Benchmark Your Own Self-Improvement Method

GRASP is one point in a space of methods that improve an agent from its own experience. The harness lets you drop in your own method and run it on the same tasks GRASP uses, so comparisons are apples-to-apples.


The contract

A method is a subclass of grasp.Method. The harness constructs it with a resolved config, a run directory to write into, and the Task to learn on, then calls run() once.

from grasp import Method
from grasp.agent import build_agent

class MyMethod(Method):
    # self.config: dict   self.run_dir: Path   self.task: Task
    def run(self) -> None:
        dev = self.task.samples("dev")
        val = self.task.samples("val")
        agent = build_agent(self.config["agent"])

        for epoch in range(self.config["cycle"]["epochs"]):
            for sample in dev:
                rollout = self.task.rollout(sample, agent)
                correct = self.task.evaluate(sample, rollout)
                # ... update your memory / skills / prompt from failures ...

            # monitor on val (do not learn from it)
            score = sum(self.task.evaluate(s, self.task.rollout(s, agent))
                        for s in val) / len(val)
            # ... write artifacts into self.run_dir ...

If your method injects learned context, wrap the agent the way GRASP does in grasp/cycle.py (see SkillAwareAgent).

Conventional outputs

Not enforced, but writing these makes your runs comparable to GRASP’s with the same tooling:

  • val_scores.json — a list of {epoch, score, ...} (the learning curve)
  • per-epoch logs of what the method did
  • the learned artifact (skill/memory library) under run_dir/

Running it

from grasp import run_method

run_method(MyMethod, MyTask(), "path/to/config.yaml", agent="local")

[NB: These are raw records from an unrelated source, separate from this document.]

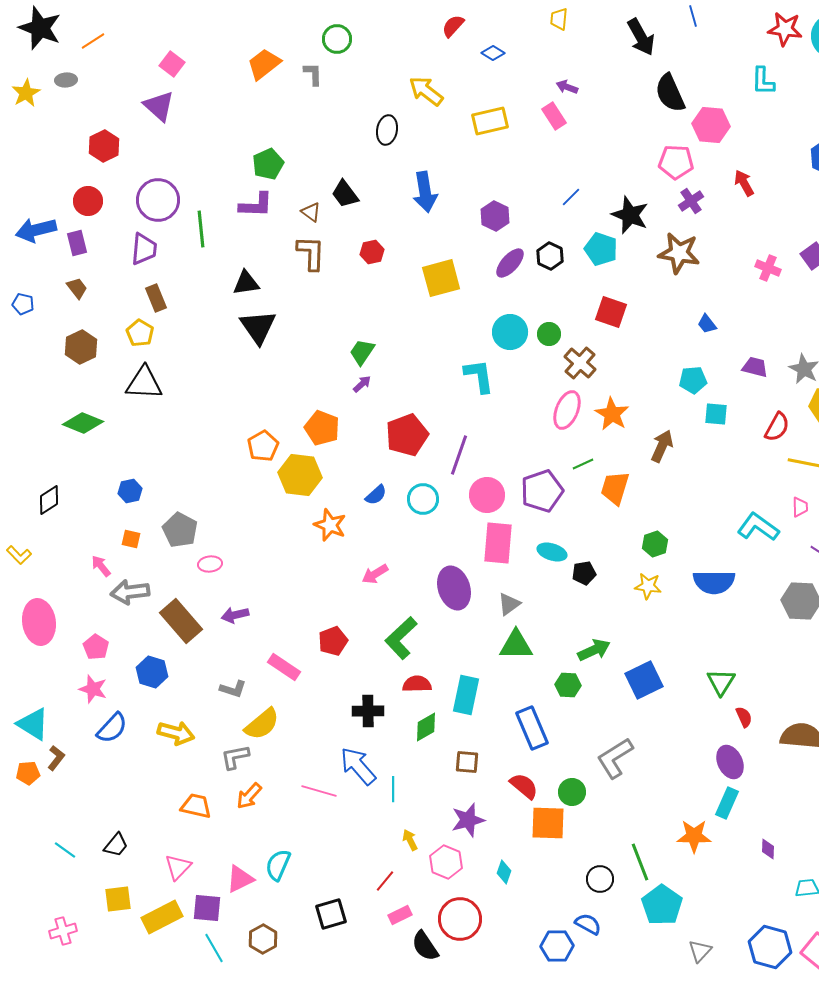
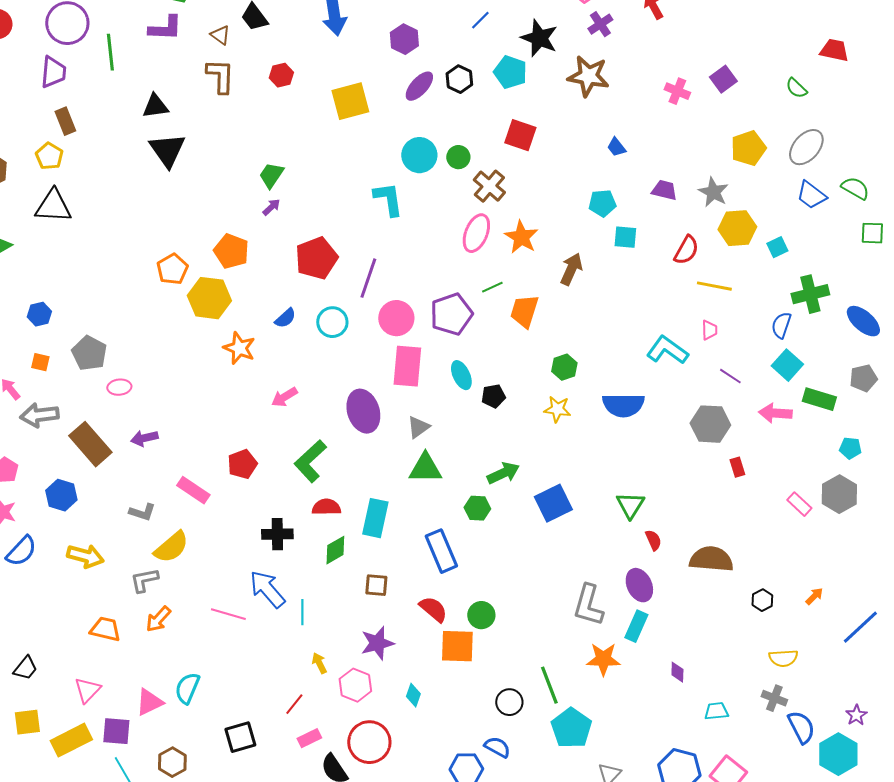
cyan ellipse: (552, 552) -> (461, 375), turned 48
gray L-shape: (615, 758) -> (588, 605), moved, turned -42

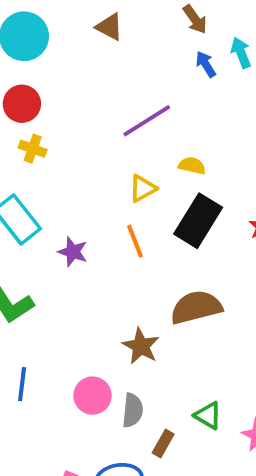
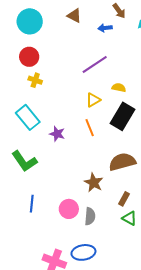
blue arrow: (206, 64) -> (105, 28), moved, turned -64
brown rectangle: (163, 443) -> (124, 199), moved

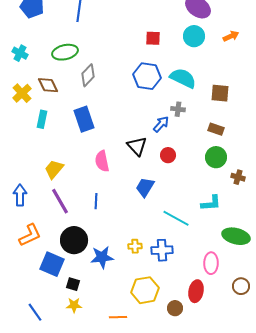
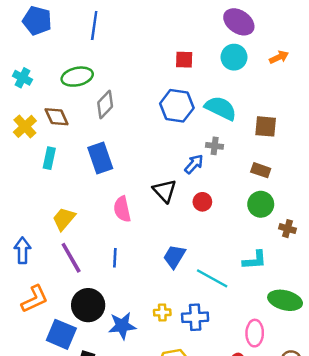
blue trapezoid: (145, 187) -> (174, 257), moved

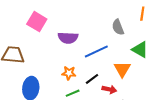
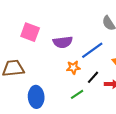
orange star: (69, 73) -> (73, 67), moved

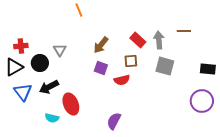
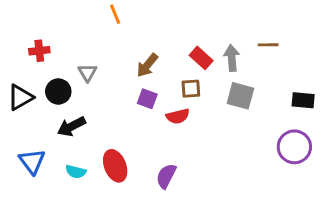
red cross: (21, 46) -> (39, 51), moved
blue triangle: (23, 92) -> (32, 161), moved
red ellipse: (71, 104) -> (115, 166), moved

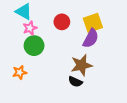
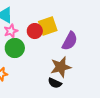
red circle: (62, 22) -> (35, 31), moved
yellow square: (93, 23) -> (48, 26), moved

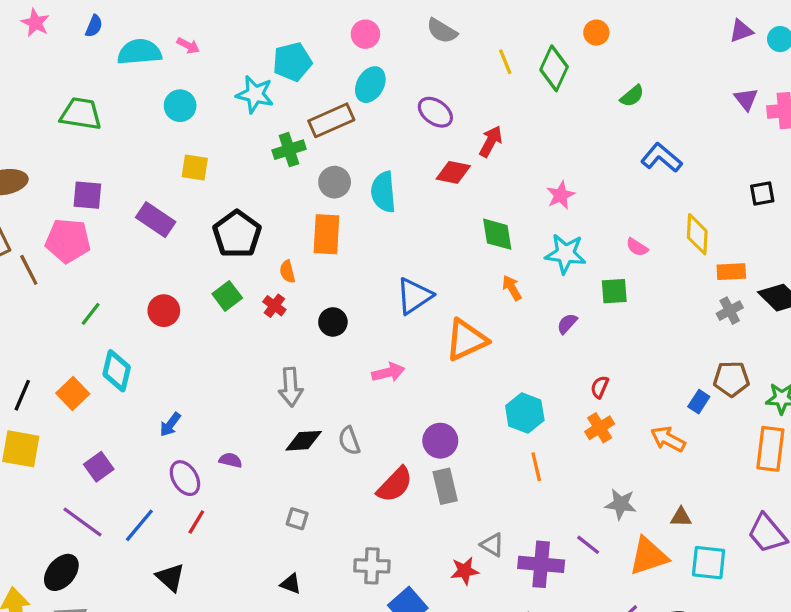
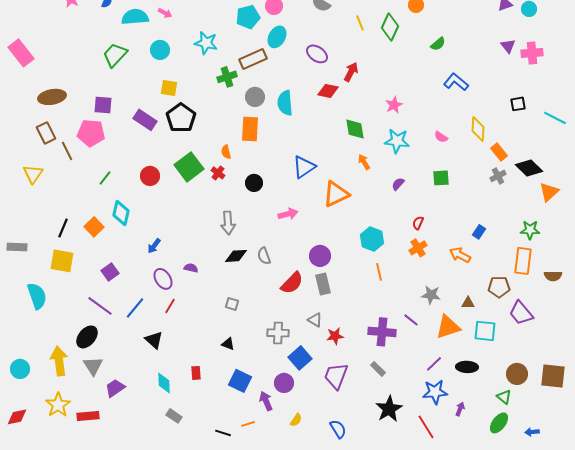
cyan pentagon: (292, 62) -> (248, 17), moved
green trapezoid: (81, 114) -> (115, 55), moved, turned -56
black pentagon: (237, 234) -> (181, 118), moved
orange rectangle: (731, 272) -> (499, 152), turned 54
green square: (614, 291) -> (441, 178), moved
green square: (227, 296) -> (189, 167), size x1.6
brown pentagon: (731, 379) -> (499, 287), moved
gray triangle: (492, 545) -> (315, 320), moved

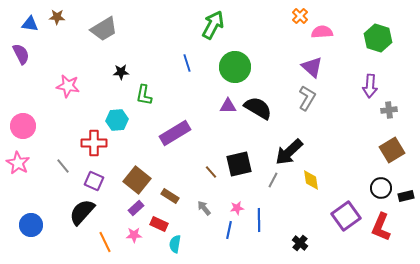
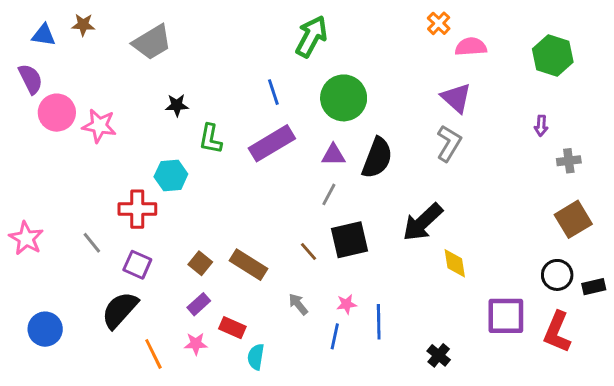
purple arrow: (370, 86) -> (541, 126), size x0.6
black semicircle: (258, 108) -> (377, 158), turned 80
pink circle: (23, 126) -> (57, 113), moved
purple rectangle: (175, 133) -> (272, 143), moved
brown square: (137, 180) -> (200, 263), size x0.6
gray line: (273, 180) -> (329, 194), moved
brown rectangle: (170, 196) -> (248, 265), moved, size x1.4
purple square: (346, 216) -> (506, 316), turned 36

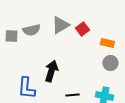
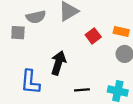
red square: (82, 29) -> (93, 36), moved
gray square: (11, 36) -> (18, 33), moved

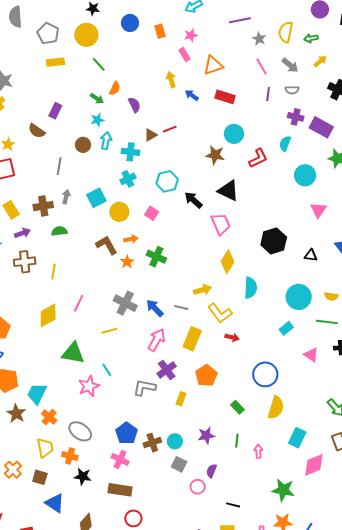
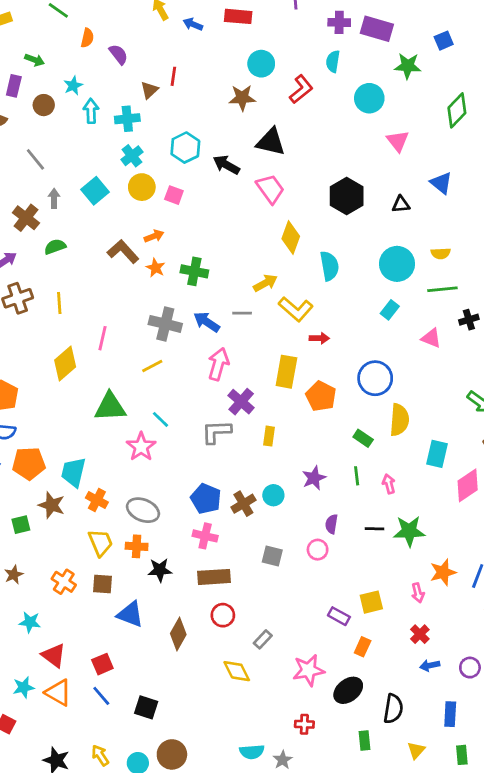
green arrow: (97, 99) -> (35, 60), moved
red line: (170, 129) -> (173, 76), turned -48
brown circle: (83, 145) -> (44, 105), moved
gray line: (59, 166) -> (35, 159), turned -36
brown cross: (43, 206) -> (26, 218), turned -30
yellow circle: (119, 212) -> (142, 187), moved
green cross: (156, 257) -> (194, 271), moved
yellow rectangle: (192, 339) -> (286, 372), moved
orange pentagon: (206, 376) -> (321, 396), moved
green rectangle: (237, 407) -> (363, 438), moved
gray square: (179, 464) -> (272, 556), moved
green star: (283, 490) -> (409, 531), moved
black line: (233, 505) -> (375, 529), moved
red circle: (133, 518) -> (223, 615), moved

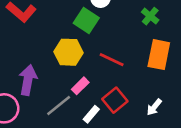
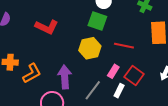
pink rectangle: (80, 86) -> (113, 71), moved

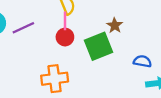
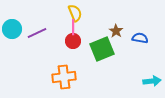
blue semicircle: (142, 61) -> (140, 38), moved

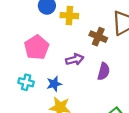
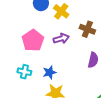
yellow cross: (69, 16) -> (61, 11), turned 35
purple arrow: (75, 59) -> (61, 38), moved

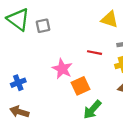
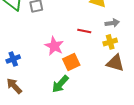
green arrow: (92, 110) -> (60, 84), moved
brown arrow: (19, 112) -> (14, 86), turned 30

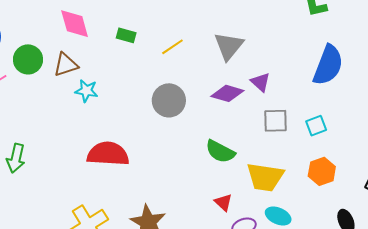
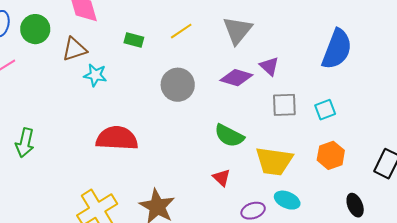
green rectangle: (126, 35) -> (134, 40), moved
green circle: (28, 59) -> (35, 29), moved
red triangle: (223, 202) -> (222, 178), moved

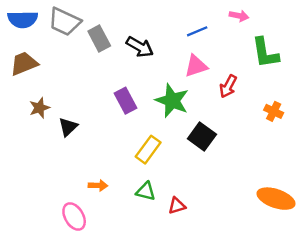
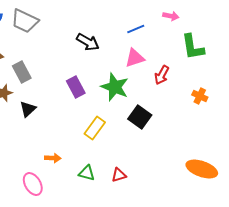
gray rectangle: (99, 38) -> (22, 72), moved
green triangle: (146, 191) -> (87, 173), moved

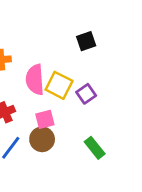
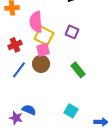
yellow square: (59, 85) -> (44, 36), moved
purple square: (86, 94) -> (72, 32), turned -32

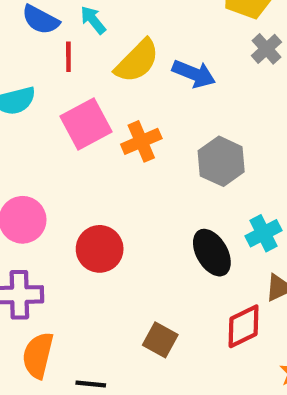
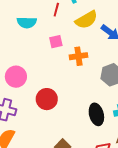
pink square: (86, 124) -> (56, 42), size x0.6

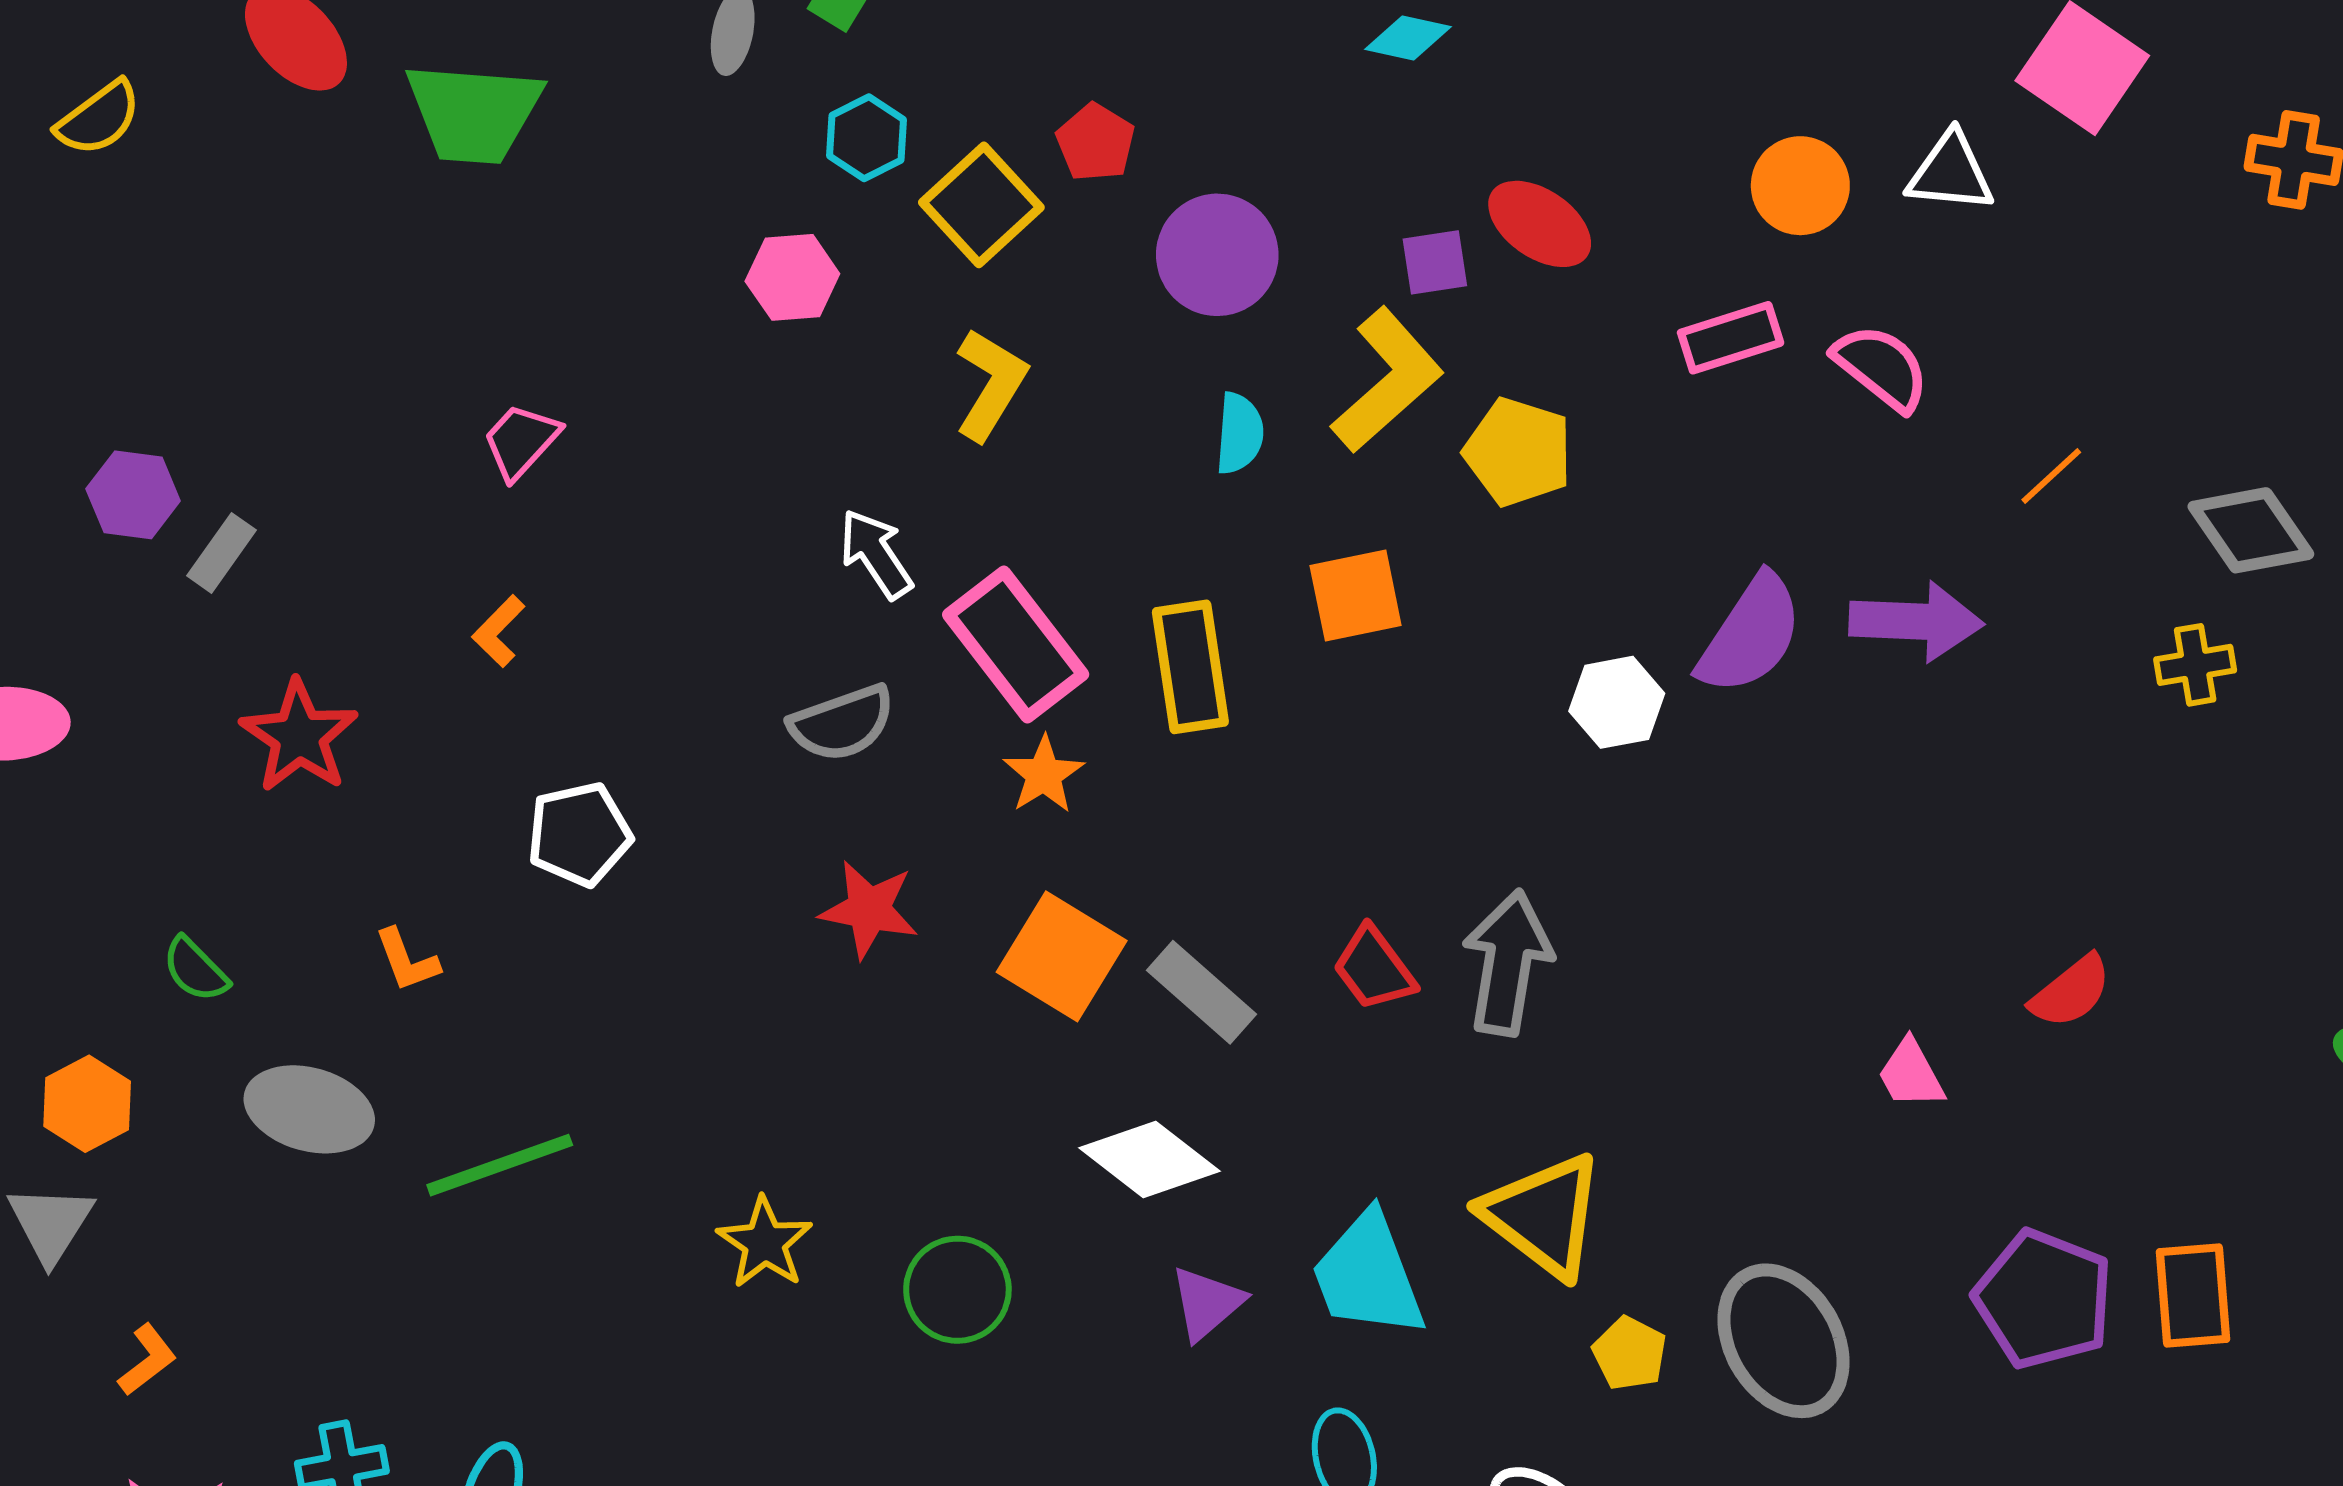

run_method loads the config, resolves the backend (CLI agent > GRASP_BACKEND env > config agent_preset), creates the run directory, and calls MyMethod(config, run_dir, task).run().

Backend setup

The agent argument (or agent_preset in the config) is a name resolved against a YAML file in <config dir>/agents/. The quickstart ships a local preset at examples/quickstart/configs/agents/local.yaml that works with any OpenAI-compatible endpoint — configure it via env vars:

export OPENAI_BASE_URL="http://localhost:8000/v1"   # your endpoint
export OPENAI_API_KEY="sk-..."                        # or "EMPTY" for local
export GRASP_MODEL="your-model-name"

Copy that file into your own config directory and adjust as needed. A Gemini preset using Vertex AI is at examples/quickstart/configs/agents/gemini.yaml.


Worked references: the five baselines

The paper implements five self-improvement baselines alongside GRASP, one per benchmark directory. They predate the Method base class but follow the same __init__(config, run_dir, …) + run() shape and are the best concrete templates to read and diff against.

Entry point Paper name Idea
grasp GRASP (ours) Regression-gated skill library
memory_cycle Sequential memory Append lessons after each sample
batch_memory_cycle Batch memory Summarize a batch into memory
expel_cycle ExpeL Insight extraction from successes and failures
evo_memory_cycle Evo-MedAgent Evolutionary memory updates
skillx_cycle SkillX Skill extraction baseline

Each *_cycle.py entry point lives in benchmarks/MedAgentBench/src/ alongside its supporting package. To benchmark a new method, implement Method.run() and run it on the same Task and config.